I'm trying to do 20% each month and that's good for me (family with 3 kids) for my 55 gallon African tank.

Any thoughts? I thought 20% monthly is ok. Even with a Python, I don't have the time for weekly or biweekly massive water changes.

Thanks,
Jim


----------



## matthew1884 (Jul 24, 2009)

I do weekly 20% changes,
every ten-14 days if I am busy.

I know some people who do 20-30% every 3 days.


----------



## clgkag (Mar 22, 2008)

It really depends on your bioload and nitrate levels. If 20% a week is keeping your nitrates down, then that is enough. I do 50% a week on all my tanks. Some need it, some don't. It is just easier to be consistent. Test your water before and after a waterchange to see what the nitrate difference is. If it drops significantly, then I would say you are okay.


----------



## noddy (Nov 20, 2006)

I do 2/3rds weekly on most of my tanks, I wish I could get away with 20% monthly.


----------



## Number6 (Mar 13, 2003)

100% water changes can be done on some tanks... nothing wrong with it if done correctly. 
But... just because something CAN be a good idea on some tanks, doesn't mean it is a good choice on other tanks (including your tank).

If 20% monthly is working for you, stay with it... and by working, nitrates are staying at or under your target ppm level for the species you keep. If levels are not staying below acceptable levels then stop makig excuses and get changing water. I've got three kids as well and yes, there's tons of time if the TV stays off one evening! :lol:


----------



## DJRansome (Oct 29, 2005)

I do 75% weekly or maybe weekly plus a couple of days depending on my schedule. Once I drag all the stuff out it seems a waste to do less.

What are your nitrates with only 20% a month?


----------



## DeadFishFloating (Oct 9, 2007)

I usually do 40% to 60% bi-weekly water changes on my tanks, but I keep dwarf SA cichlids, some wild caught, and my tanks range in size from 15 gallons to 50 gallons.


----------



## DJRansome (Oct 29, 2005)

Also note that 2 of my tanks are planted, have low nitrates no matter how long without a water change (under 10ppm).

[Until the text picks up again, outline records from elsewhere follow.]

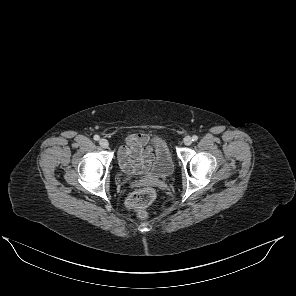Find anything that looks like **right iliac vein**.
<instances>
[{
  "label": "right iliac vein",
  "mask_w": 296,
  "mask_h": 296,
  "mask_svg": "<svg viewBox=\"0 0 296 296\" xmlns=\"http://www.w3.org/2000/svg\"><path fill=\"white\" fill-rule=\"evenodd\" d=\"M99 144L102 148H107L109 146V143L106 139H100Z\"/></svg>",
  "instance_id": "1"
}]
</instances>
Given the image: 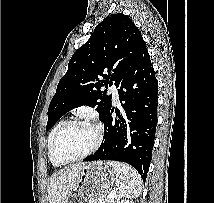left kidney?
Returning a JSON list of instances; mask_svg holds the SVG:
<instances>
[{"instance_id":"left-kidney-1","label":"left kidney","mask_w":214,"mask_h":203,"mask_svg":"<svg viewBox=\"0 0 214 203\" xmlns=\"http://www.w3.org/2000/svg\"><path fill=\"white\" fill-rule=\"evenodd\" d=\"M117 203H133V202L130 200H121V201H118Z\"/></svg>"}]
</instances>
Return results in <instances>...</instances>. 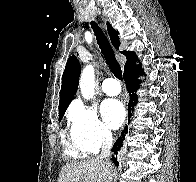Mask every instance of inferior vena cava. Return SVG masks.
<instances>
[{"label": "inferior vena cava", "mask_w": 196, "mask_h": 182, "mask_svg": "<svg viewBox=\"0 0 196 182\" xmlns=\"http://www.w3.org/2000/svg\"><path fill=\"white\" fill-rule=\"evenodd\" d=\"M101 141H102L101 153L96 157L99 160L107 159L110 156L112 142H113L111 132L104 131L102 134Z\"/></svg>", "instance_id": "1"}]
</instances>
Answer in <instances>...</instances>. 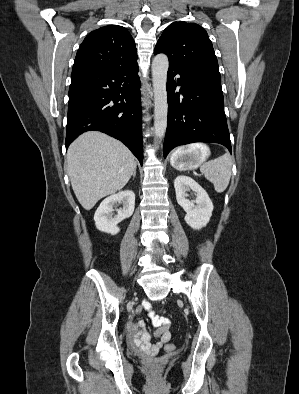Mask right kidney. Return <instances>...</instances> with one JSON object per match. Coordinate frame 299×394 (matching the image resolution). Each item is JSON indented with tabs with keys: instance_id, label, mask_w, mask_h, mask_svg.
Listing matches in <instances>:
<instances>
[{
	"instance_id": "right-kidney-1",
	"label": "right kidney",
	"mask_w": 299,
	"mask_h": 394,
	"mask_svg": "<svg viewBox=\"0 0 299 394\" xmlns=\"http://www.w3.org/2000/svg\"><path fill=\"white\" fill-rule=\"evenodd\" d=\"M122 204L116 216H112L115 204ZM135 208V194L131 190L121 191L104 199L94 214L95 226L99 231L117 234L120 229L117 226L121 221L129 218Z\"/></svg>"
}]
</instances>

Due to the plants, I often have to ADD nitrates (fertilizer).


----------



## prov356 (Sep 20, 2006)

*jimbofish*, I think you can see from the responses that it depends on each tank and tank conditions. I didn't read the article because I dropped my subscription, but if the author was advocating 80% weekly on all tanks, then he's going to be misleading a lot of folks. But, that's one of the reaons I dropped my subscription. TFH is IMHO one of the worst aquarium mags out there, if not the worst.


----------



## jimbofish (Jan 5, 2010)

Thanks everyone for your responses. I'm going to start changing more water, more frequently and see what happens. I definitely DO notice that the fish seem to swim around more in a cleaner tank. I have a 55 gallon with only 3 mbuna left and so for the new year, I'm going to add a few more and take MUCH better care of everything. I've had this tank for about 4 years, with "beginner" fish from Bluegrass Aquatics. It would be a shame to let it all go.

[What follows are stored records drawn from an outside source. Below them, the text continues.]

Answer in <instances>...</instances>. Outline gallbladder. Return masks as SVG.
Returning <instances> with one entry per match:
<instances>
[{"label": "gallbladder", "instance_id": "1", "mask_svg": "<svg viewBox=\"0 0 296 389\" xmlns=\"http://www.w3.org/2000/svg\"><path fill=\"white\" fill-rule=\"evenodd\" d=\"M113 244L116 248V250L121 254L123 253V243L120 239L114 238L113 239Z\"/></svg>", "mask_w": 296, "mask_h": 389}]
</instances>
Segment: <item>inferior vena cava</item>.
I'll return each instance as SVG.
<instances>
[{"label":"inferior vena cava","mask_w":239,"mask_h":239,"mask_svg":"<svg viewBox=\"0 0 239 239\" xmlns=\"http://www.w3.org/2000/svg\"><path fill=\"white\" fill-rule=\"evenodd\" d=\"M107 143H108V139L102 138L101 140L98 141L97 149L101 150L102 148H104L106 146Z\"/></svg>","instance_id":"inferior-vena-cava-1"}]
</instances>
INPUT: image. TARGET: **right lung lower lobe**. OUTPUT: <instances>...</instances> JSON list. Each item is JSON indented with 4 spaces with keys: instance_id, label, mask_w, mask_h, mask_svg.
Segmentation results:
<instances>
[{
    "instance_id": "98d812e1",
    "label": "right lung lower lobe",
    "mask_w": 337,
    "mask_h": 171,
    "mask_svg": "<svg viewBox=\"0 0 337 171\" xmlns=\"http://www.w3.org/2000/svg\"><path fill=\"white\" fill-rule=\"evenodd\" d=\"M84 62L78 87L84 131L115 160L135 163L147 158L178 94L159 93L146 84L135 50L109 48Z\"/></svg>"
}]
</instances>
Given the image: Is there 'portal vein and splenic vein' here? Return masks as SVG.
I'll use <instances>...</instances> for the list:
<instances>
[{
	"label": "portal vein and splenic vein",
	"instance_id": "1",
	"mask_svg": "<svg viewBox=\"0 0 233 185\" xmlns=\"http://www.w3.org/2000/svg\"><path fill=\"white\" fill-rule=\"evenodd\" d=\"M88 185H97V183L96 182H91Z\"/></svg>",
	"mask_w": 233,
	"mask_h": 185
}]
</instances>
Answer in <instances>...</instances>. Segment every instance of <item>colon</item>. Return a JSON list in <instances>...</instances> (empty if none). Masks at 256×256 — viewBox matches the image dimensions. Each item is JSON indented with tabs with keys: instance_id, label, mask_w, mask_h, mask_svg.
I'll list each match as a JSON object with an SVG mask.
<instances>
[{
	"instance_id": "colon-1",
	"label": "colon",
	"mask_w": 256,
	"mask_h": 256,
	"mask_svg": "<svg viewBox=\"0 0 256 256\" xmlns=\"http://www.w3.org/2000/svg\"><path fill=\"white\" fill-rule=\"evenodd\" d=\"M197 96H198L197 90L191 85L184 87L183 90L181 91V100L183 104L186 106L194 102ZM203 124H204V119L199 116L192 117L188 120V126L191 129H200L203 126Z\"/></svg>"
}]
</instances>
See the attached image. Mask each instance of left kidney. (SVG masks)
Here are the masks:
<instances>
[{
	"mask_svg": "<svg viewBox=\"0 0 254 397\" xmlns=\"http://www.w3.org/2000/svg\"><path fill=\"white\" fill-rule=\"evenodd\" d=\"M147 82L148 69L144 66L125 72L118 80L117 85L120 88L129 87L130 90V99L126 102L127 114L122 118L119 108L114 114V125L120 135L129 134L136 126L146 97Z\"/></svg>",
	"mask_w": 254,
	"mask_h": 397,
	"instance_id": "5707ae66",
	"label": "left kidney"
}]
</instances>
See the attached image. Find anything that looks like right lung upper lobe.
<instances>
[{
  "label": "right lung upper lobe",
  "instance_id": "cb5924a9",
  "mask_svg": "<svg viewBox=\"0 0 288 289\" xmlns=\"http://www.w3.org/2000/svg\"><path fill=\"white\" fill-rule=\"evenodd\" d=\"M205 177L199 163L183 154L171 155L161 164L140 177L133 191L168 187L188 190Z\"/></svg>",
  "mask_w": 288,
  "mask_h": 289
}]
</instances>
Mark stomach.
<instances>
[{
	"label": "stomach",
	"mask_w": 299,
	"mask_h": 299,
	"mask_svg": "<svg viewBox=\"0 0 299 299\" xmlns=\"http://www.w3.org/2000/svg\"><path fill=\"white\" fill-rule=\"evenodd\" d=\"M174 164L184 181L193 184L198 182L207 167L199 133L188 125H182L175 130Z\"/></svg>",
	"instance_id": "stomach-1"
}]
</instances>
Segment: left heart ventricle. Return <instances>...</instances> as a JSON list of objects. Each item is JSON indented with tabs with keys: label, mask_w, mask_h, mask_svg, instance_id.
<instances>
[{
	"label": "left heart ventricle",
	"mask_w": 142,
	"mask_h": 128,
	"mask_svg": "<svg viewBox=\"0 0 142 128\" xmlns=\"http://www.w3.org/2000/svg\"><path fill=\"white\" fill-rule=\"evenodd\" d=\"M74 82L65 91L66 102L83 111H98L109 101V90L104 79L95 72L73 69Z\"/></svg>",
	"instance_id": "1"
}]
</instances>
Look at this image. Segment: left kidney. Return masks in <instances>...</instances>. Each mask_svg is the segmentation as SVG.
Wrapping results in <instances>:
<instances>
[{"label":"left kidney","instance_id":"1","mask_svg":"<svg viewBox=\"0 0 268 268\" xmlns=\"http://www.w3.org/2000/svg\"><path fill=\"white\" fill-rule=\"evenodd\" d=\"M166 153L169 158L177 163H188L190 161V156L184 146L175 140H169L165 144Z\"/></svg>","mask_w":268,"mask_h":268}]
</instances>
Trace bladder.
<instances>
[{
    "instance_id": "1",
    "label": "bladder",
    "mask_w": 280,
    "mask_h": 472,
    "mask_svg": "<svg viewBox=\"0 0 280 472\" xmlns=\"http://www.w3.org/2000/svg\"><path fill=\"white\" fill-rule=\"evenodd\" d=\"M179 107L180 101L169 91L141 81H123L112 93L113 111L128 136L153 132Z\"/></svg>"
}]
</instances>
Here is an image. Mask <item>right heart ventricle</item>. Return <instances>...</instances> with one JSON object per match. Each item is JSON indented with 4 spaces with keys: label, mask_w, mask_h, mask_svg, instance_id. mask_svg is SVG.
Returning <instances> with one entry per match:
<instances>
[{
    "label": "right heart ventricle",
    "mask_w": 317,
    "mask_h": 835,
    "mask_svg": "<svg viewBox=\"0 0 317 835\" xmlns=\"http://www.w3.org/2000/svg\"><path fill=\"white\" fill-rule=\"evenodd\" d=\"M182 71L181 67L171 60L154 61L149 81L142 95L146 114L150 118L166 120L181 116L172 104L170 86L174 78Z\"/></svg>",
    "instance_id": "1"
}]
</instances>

I don't watch any TV, so you're right, I can FIND the time! 

Jim


----------



## bossfish (Jun 1, 2005)

I won the December issue of TFH in our clubs monthly raffle at our november meeting and was fascinated. I've always done 60 to 75% weekly and had good results. As a result of reading the article I tried 100% waterchanges twice a week and have been pleased with the results. My fish are happy, my tanks look amazing and everything is breeding like crazy. As an example I don't know where I heard it but I had always heard that julies don't like massive waterchanges. I've been doing it to their tank too and both they and my lelupi are guarding very large broods of fry right now. I'm also keeping Petro's, tropheus, catfish, Mbuna, haps and some victorians and all of them are loving the large frequent waterchanges.

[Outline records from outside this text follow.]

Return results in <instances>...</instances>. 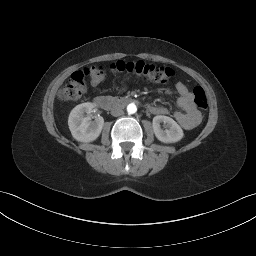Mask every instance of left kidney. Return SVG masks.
I'll list each match as a JSON object with an SVG mask.
<instances>
[{
	"label": "left kidney",
	"instance_id": "5707ae66",
	"mask_svg": "<svg viewBox=\"0 0 256 256\" xmlns=\"http://www.w3.org/2000/svg\"><path fill=\"white\" fill-rule=\"evenodd\" d=\"M161 123L166 129L161 128ZM153 131L156 138L163 143H175L183 138L182 128L172 118L158 115L153 118Z\"/></svg>",
	"mask_w": 256,
	"mask_h": 256
}]
</instances>
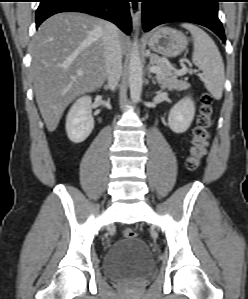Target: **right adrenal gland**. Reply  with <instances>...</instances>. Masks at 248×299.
Instances as JSON below:
<instances>
[{
	"mask_svg": "<svg viewBox=\"0 0 248 299\" xmlns=\"http://www.w3.org/2000/svg\"><path fill=\"white\" fill-rule=\"evenodd\" d=\"M104 89H105V90H108V89H109V86H108V85H104Z\"/></svg>",
	"mask_w": 248,
	"mask_h": 299,
	"instance_id": "1",
	"label": "right adrenal gland"
}]
</instances>
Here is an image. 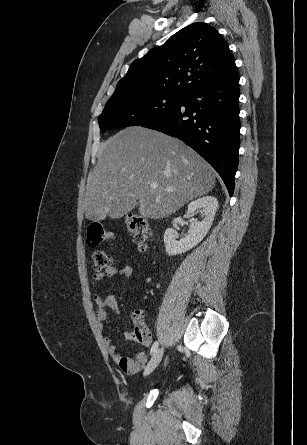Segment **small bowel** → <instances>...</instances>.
<instances>
[{"label": "small bowel", "mask_w": 307, "mask_h": 445, "mask_svg": "<svg viewBox=\"0 0 307 445\" xmlns=\"http://www.w3.org/2000/svg\"><path fill=\"white\" fill-rule=\"evenodd\" d=\"M121 277L128 279L132 276V268L128 265L115 266L111 265L104 272H95L92 274V282L97 285L105 277ZM94 302L97 308V318L104 321L108 317V311L116 313L118 311L117 300L113 296L102 297L99 293L94 294ZM125 337L132 340V332H125ZM104 342L107 346L108 352L114 362L118 364L120 369L128 374H135L139 372L147 360V355L144 352H139L135 357L130 358L118 352L117 346L112 343L111 339L106 337Z\"/></svg>", "instance_id": "c3829d8e"}]
</instances>
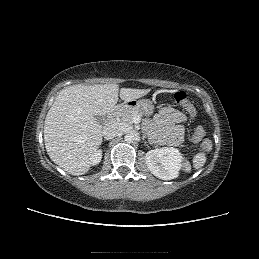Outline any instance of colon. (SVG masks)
I'll return each instance as SVG.
<instances>
[{
  "mask_svg": "<svg viewBox=\"0 0 259 259\" xmlns=\"http://www.w3.org/2000/svg\"><path fill=\"white\" fill-rule=\"evenodd\" d=\"M174 101L181 105L189 114L188 120L192 123V134L191 143L197 144L201 141L200 148L203 152L207 153L212 148V142L209 138L204 137V129L199 126L198 119L195 116L196 110L193 104L189 101L187 95L183 91L176 92L173 95Z\"/></svg>",
  "mask_w": 259,
  "mask_h": 259,
  "instance_id": "obj_1",
  "label": "colon"
}]
</instances>
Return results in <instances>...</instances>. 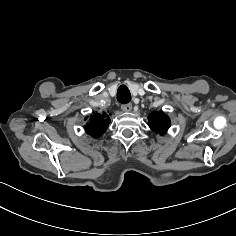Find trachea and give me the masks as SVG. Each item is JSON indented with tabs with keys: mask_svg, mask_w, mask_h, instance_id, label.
<instances>
[{
	"mask_svg": "<svg viewBox=\"0 0 236 236\" xmlns=\"http://www.w3.org/2000/svg\"><path fill=\"white\" fill-rule=\"evenodd\" d=\"M117 100L122 104H127L131 100V94L127 86L121 85L117 90Z\"/></svg>",
	"mask_w": 236,
	"mask_h": 236,
	"instance_id": "obj_1",
	"label": "trachea"
}]
</instances>
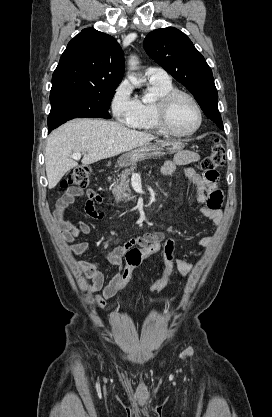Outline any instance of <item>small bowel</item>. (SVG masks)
Returning <instances> with one entry per match:
<instances>
[{"label": "small bowel", "instance_id": "obj_1", "mask_svg": "<svg viewBox=\"0 0 272 417\" xmlns=\"http://www.w3.org/2000/svg\"><path fill=\"white\" fill-rule=\"evenodd\" d=\"M200 160V155L193 151H180L173 159L166 161L161 172L165 176L172 175L176 172L178 166H186L193 162ZM183 175L196 186V201L200 204V213L211 220L214 224H219L221 221V204L223 195L218 188L219 174L218 172L205 173L203 175L196 172L193 168H185ZM78 197H86L85 212L93 219H100L103 213L100 209L102 197L93 189H82L78 187H69L65 190L63 195L58 199L54 209V218L59 226L62 238L68 243V251L73 255H82L91 250V245L85 241H77L82 234H89L91 228L88 224L82 221H72L66 218L67 208L75 202ZM165 237L161 231H150L140 236L134 237L126 241L123 245L114 247L105 256L104 260L115 267L116 270L112 273L109 283L105 286L104 275L100 271V259L94 261H79L77 263L82 275L91 281L87 284L88 292L95 293L103 291L102 295L93 297V302L102 307L105 301L113 297L116 293V286L119 282L123 271L124 262L123 256L132 247L140 242L151 240L154 238ZM200 247H208L212 243L211 237H201L196 241ZM174 266L181 276H187L193 269V265L183 258H177Z\"/></svg>", "mask_w": 272, "mask_h": 417}]
</instances>
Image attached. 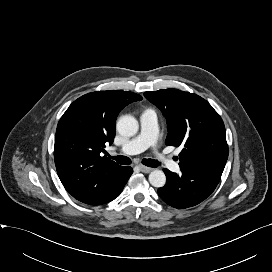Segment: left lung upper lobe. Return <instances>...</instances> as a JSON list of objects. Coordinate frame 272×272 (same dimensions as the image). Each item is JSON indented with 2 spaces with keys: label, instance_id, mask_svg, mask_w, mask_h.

I would recomend that everyone who reads this read the article, look at the information presented, and make their own choice. I've been keeping fish for 30 years and trying to get better at it. After doing this for a little under two months I believe it has made me a better fishkeeper.


----------



## Dj823cichild (Mar 30, 2009)

You can do it just put it in your schedule for sometime in the week. Or just get a routine that's what I did. I really didn't like doing water changes and I just pushed myself more and more each week and here I am now doing 50% water changes each week. Get some music going and make it fun and the time will go by and soon enough your refilling your tank and your done :thumb:


----------



## jimbofish (Jan 5, 2010)

What kind of suggestions do people have for making the process go faster, besides increasing the water flow on my Python?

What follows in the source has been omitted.